- [TEXTE FOURNI]:
----------

Brocéliande est un lieu mythique et magique, il s’agit d’une forêt qui pour les Celtes avait valeur de lieu de culte. Elle était enchantée par Merlin et les fées. Elle était vaste, et il semble aujourd’hui qu’elle se situait en Bretagne.
"Cette tapisserie à verdures banales
Où dorment la licorne et le chardonneret"
Aragon mentionne les tapisseries, qui étaient très abondantes au Moyen Age (tapisseries filées). Il fait référence à la tapisserie des dames à la licorne. Notons que licorne est un terme médiéval, qui signifie "la corne". La licorne est un animal fabuleux, symbole de pureté et de fécondité, vénérée par les Celtes. Le chardonneret est un petit oiseau que l’on trouve sur les chardons.
"vieilles saturnales"
Les Saturnales désignent les fêtes romaines dédiées au dieu du temps Saturne. Elles sont ici en décalage par rapport à la religion celtique. Les Celtes partageaient l’année en deux parties, l’été et l’hiver, séparées par le solstice qui était l’occasion de fêtes.
"au fond de la fontaine"
La référence aux fontaines s’explique par la vénération que les Celtes avaient pour l’eau. L’eau qui coule était symbole d’espoir, la pire chose pouvant arriver était le tarissement d’une source. De plus, c’est depuis cette époque que l’on jette des pièces dans l’eau en faisant un voeu.
Le terme "fée" fait référence à la campagne de Merlin. Les Celtes croyaient en une communication avec l’au-delà (fée, devin, ...)
Les tiretaines sont des tissus ordinaires, par opposition aux velours.
Le vin de violette était considéré comme un aphrodisiaque. La violette est une fleur qui inspire.
"Le chèvrefeuille naît du coeur des sépultures"

----------

- [TRAVAIL DEMANDÉ]:
Reproduisez sans modification le passage du texte sur Brocéliande qui commence par "Les Saturnales désignent" et se poursuit jusqu'à "(fée, devin, ...)".

- [MATÉRIEL FOURNI]:

----------

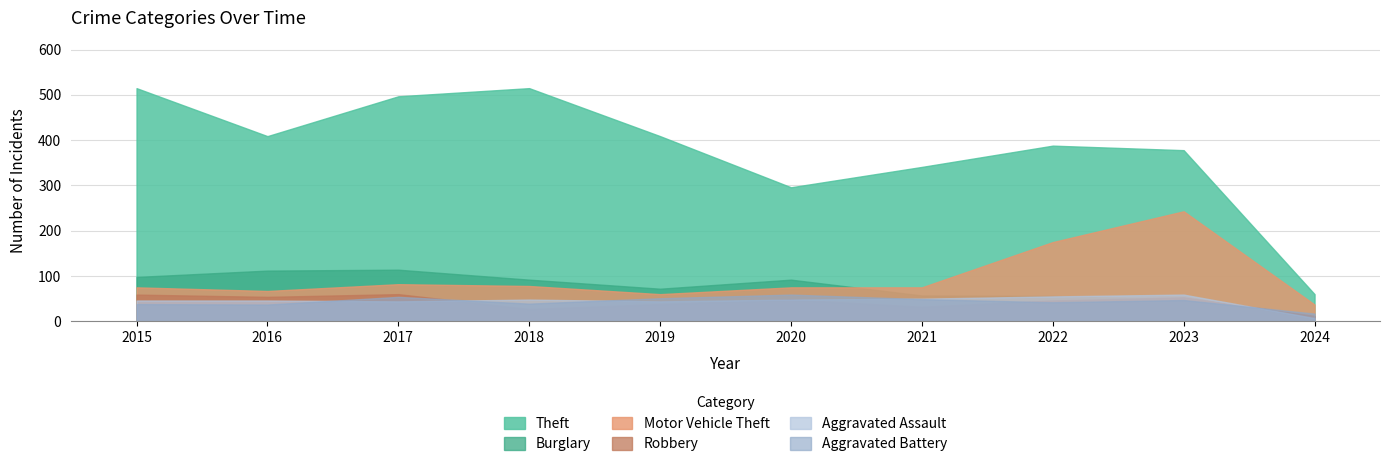

Which series has the largest range (max minus min)?

Theft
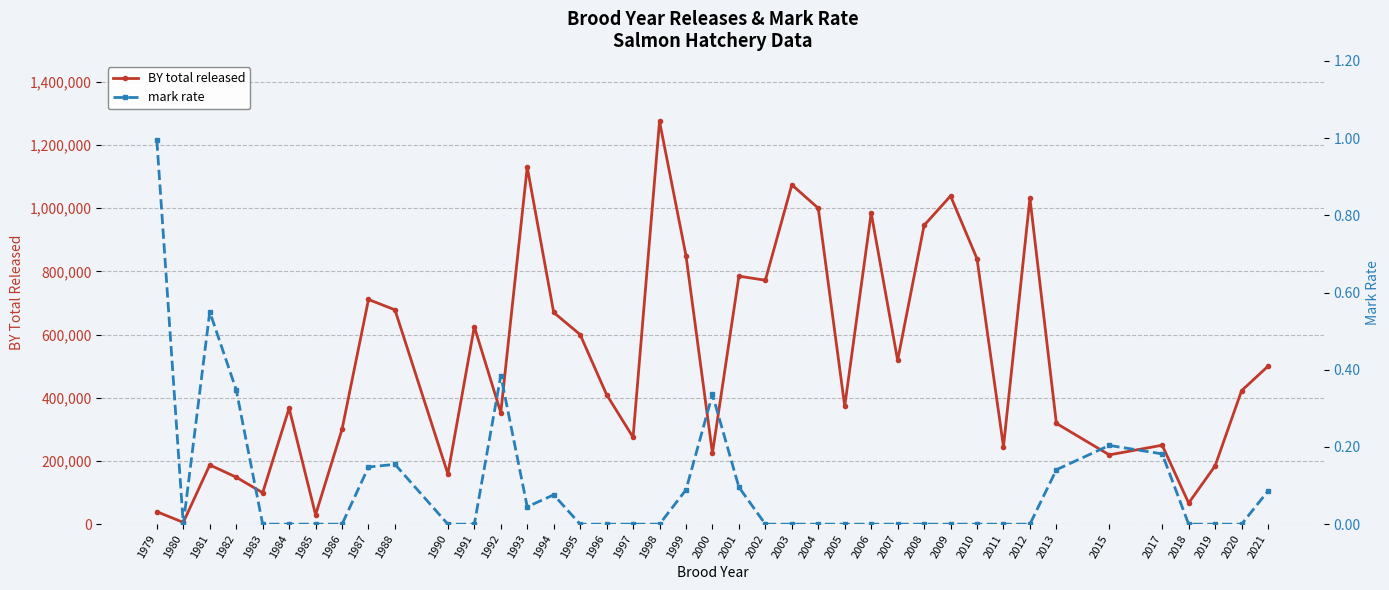

True or false: BY total released and mark rate intersect in this chart.

False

----------

- [VOTRE RÉPONSE]:
Les Saturnales désignent les fêtes romaines dédiées au dieu du temps Saturne. Elles sont ici en décalage par rapport à la religion celtique. Les Celtes partageaient l’année en deux parties, l’été et l’hiver, séparées par le solstice qui était l’occasion de fêtes.
"au fond de la fontaine"
La référence aux fontaines s’explique par la vénération que les Celtes avaient pour l’eau. L’eau qui coule était symbole d’espoir, la pire chose pouvant arriver était le tarissement d’une source. De plus, c’est depuis cette époque que l’on jette des pièces dans l’eau en faisant un voeu.
Le terme "fée" fait référence à la campagne de Merlin. Les Celtes croyaient en une communication avec l’au-delà (fée, devin, ...)